Most will agree that doing M&A deals is a science and an art. It usually requires teamwork, discipline, determination and resilience to see through an acquisition or a divestment respectively.
The successful closing of a M&A deal and the successful post-closing integration critically depend on (i) strong business rationale of the transaction; (ii) availability of resources (not only finances but also executive management time); (iii) speed and quality of decision-making (there will always be one or two decisive moments when the deal will hang in the balance); (iv) preparation (prior market intelligence, planning, allocation of resources etc.) and quality due diligence.
Currently due diligence is all about speed (real time reporting to the client and addressing the issues identified) and brevity (red flags, material issues only, executive summaries, no time for full due diligence). Yet, here’re some tips from Gartner’s M&A Avoiding Pitfalls Report:
“Incomplete due diligence can lead to major M&A execution risks, such as substantial cost and time overruns for business integration and missed synergy targets.

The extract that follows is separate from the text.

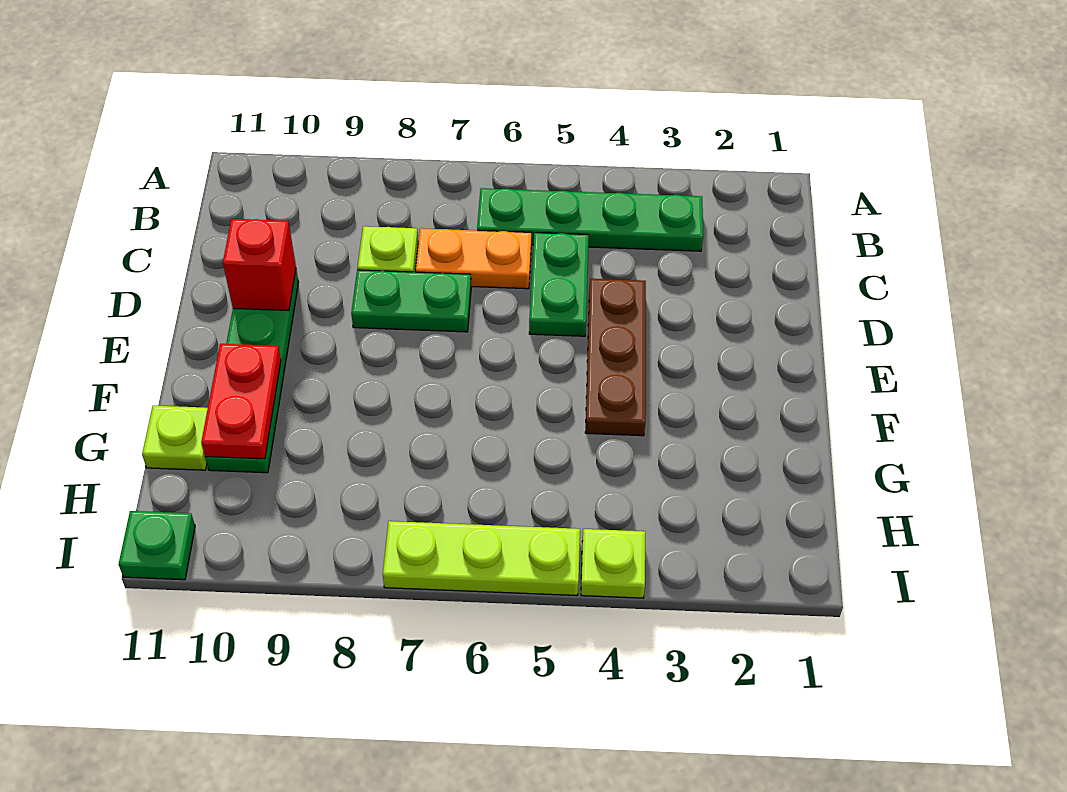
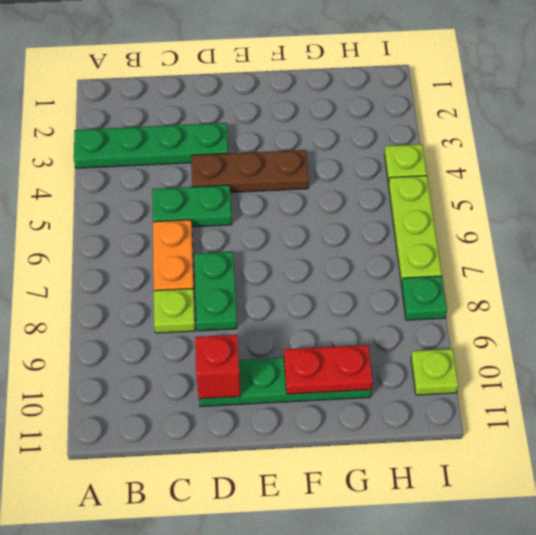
green 1x4 plate [477,188,703,251] -> green 1x4 plate turned to [74,123,228,168]
lime 1x1 plate [142,406,208,470] -> lime 1x1 plate moved to [411,349,458,395]
green 1x1 plate [119,511,195,580] -> green 1x1 plate moved to [402,276,447,320]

All relevant executive leaders should be involved in due diligence to identify and address potential integration risks early and mitigate any unforeseen issues as they occur.
For each area of due diligence (i.e., finance, HR, IT, tax, commercial, legal), teams should prepare reports that indicate the quantitative and qualitative risks that must be (1) mitigated prior to closing, (2) factored into the purchase price and definitive agreements or (3) incorporated into postclosing integration actions.”